The first piece, entitled Bliss Dance (2010), reaches 40 ft in height and, after being introduced at Burning Man, was given a location on San Francisco's Treasure Island, where it remained until May 18, 2015. Bliss Dance later moved permanently to The Park, an entertainment venue near T-Mobile Arena on the Las Vegas Strip, which opened on April 4, 2016. It weighs more than 7500 lb.

Truth is Beauty (2013) which rises to 55 ft and weighs 13000 lb, was first shown at Burning Man in 2013. A smaller scale piece by Cochrane will be showcased at the Renwick Gallery. It was a response to the rape and abduction of a childhood friend, and moved to a permanent location at the San Leandro Tech Campus in the fall of 2016, where it is visible from the San Leandro BART station. The piece was chosen by developer Westlake Urban to fulfill the city's requirement to spend one percent of the project budget on art.
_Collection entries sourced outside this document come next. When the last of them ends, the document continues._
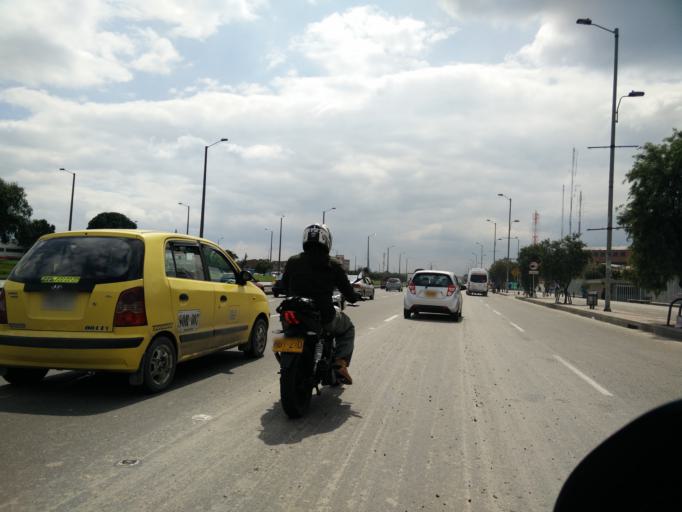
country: CO
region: Bogota D.C.
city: Bogota
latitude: 4.6284
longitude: -74.1124
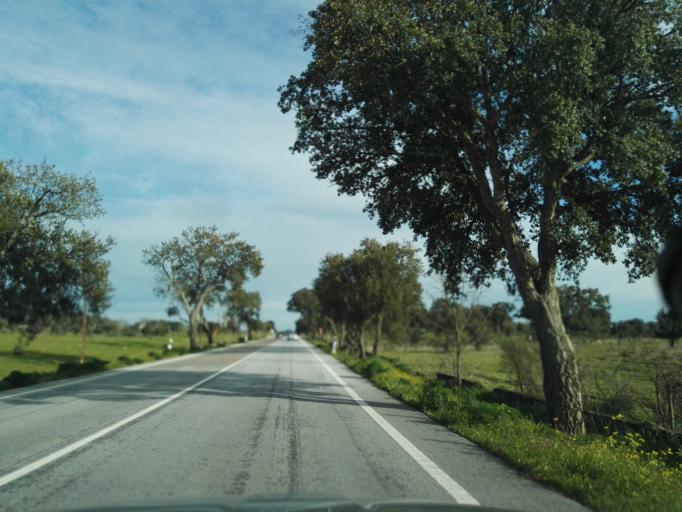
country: PT
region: Portalegre
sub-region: Portalegre
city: Alagoa
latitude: 39.3669
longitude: -7.5578
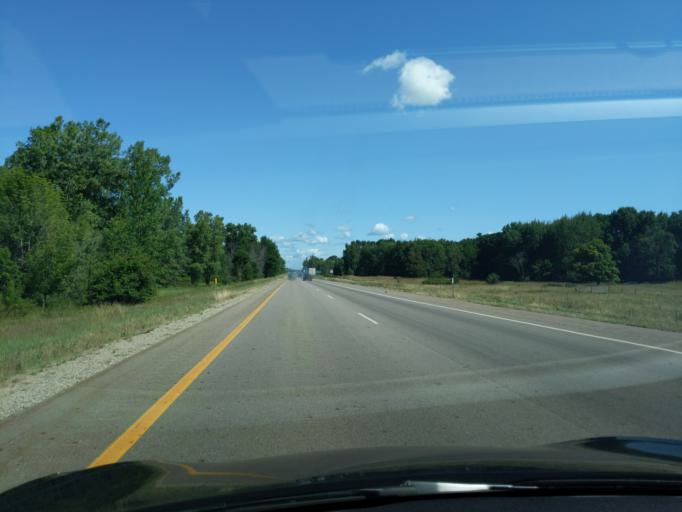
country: US
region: Michigan
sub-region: Gratiot County
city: Ithaca
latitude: 43.3260
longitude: -84.6010
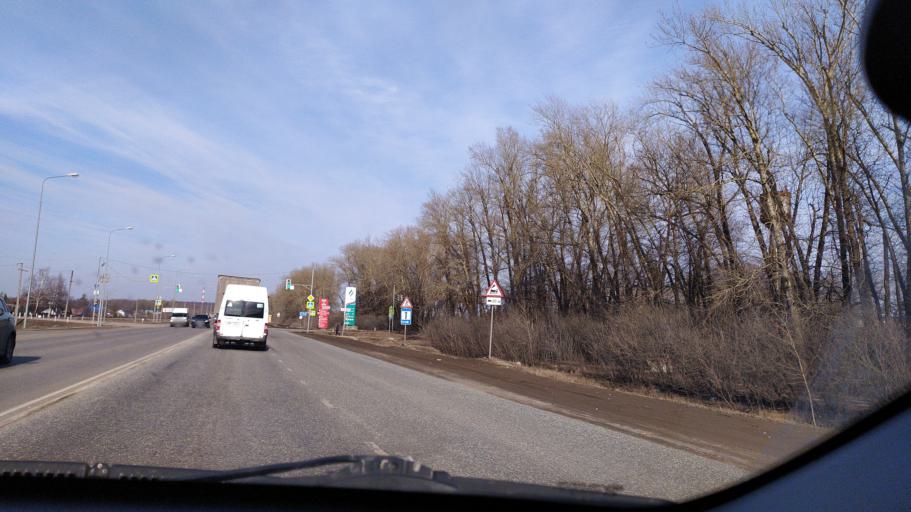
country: RU
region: Chuvashia
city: Novyye Lapsary
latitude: 56.0764
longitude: 47.2240
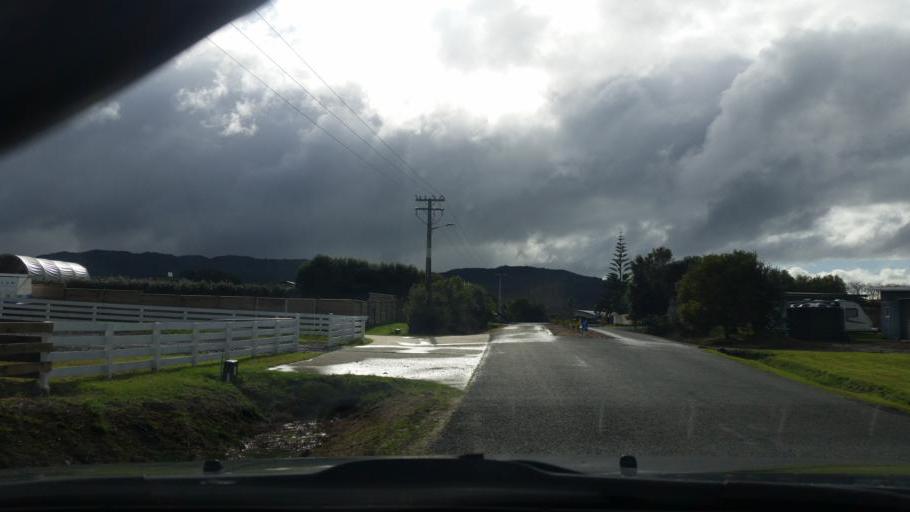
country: NZ
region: Auckland
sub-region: Auckland
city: Wellsford
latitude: -36.0922
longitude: 174.5736
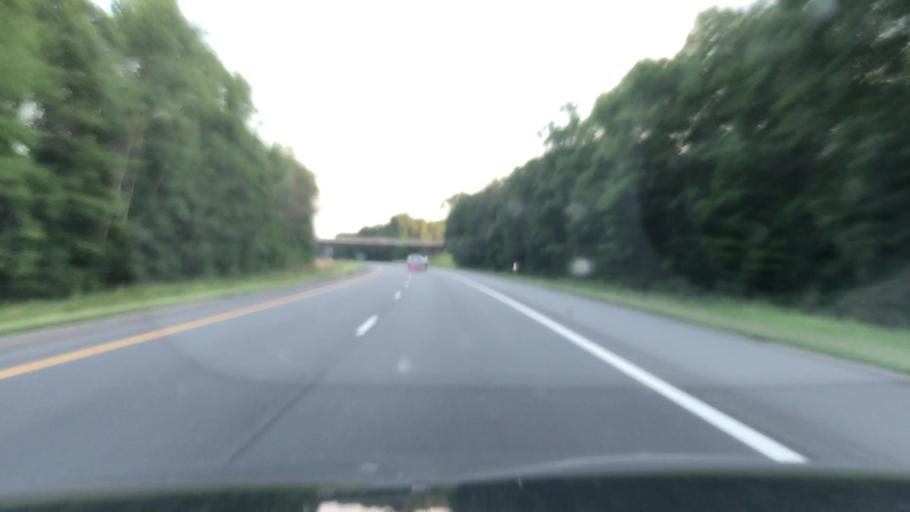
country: US
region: Michigan
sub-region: Montcalm County
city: Howard City
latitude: 43.4417
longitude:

R-Evolution (2015), the third and final sculpture in The Bliss Project series, debuted at Burning Man in 2015 and has not yet found a permanent home. In 2019, the Union Square Business Improvement District studied the possibility of bringing R-Evolution to Hallidie Plaza, the entrance to . In 2025, the sculpture was on view at Embarcadero Plaza, San Francisco.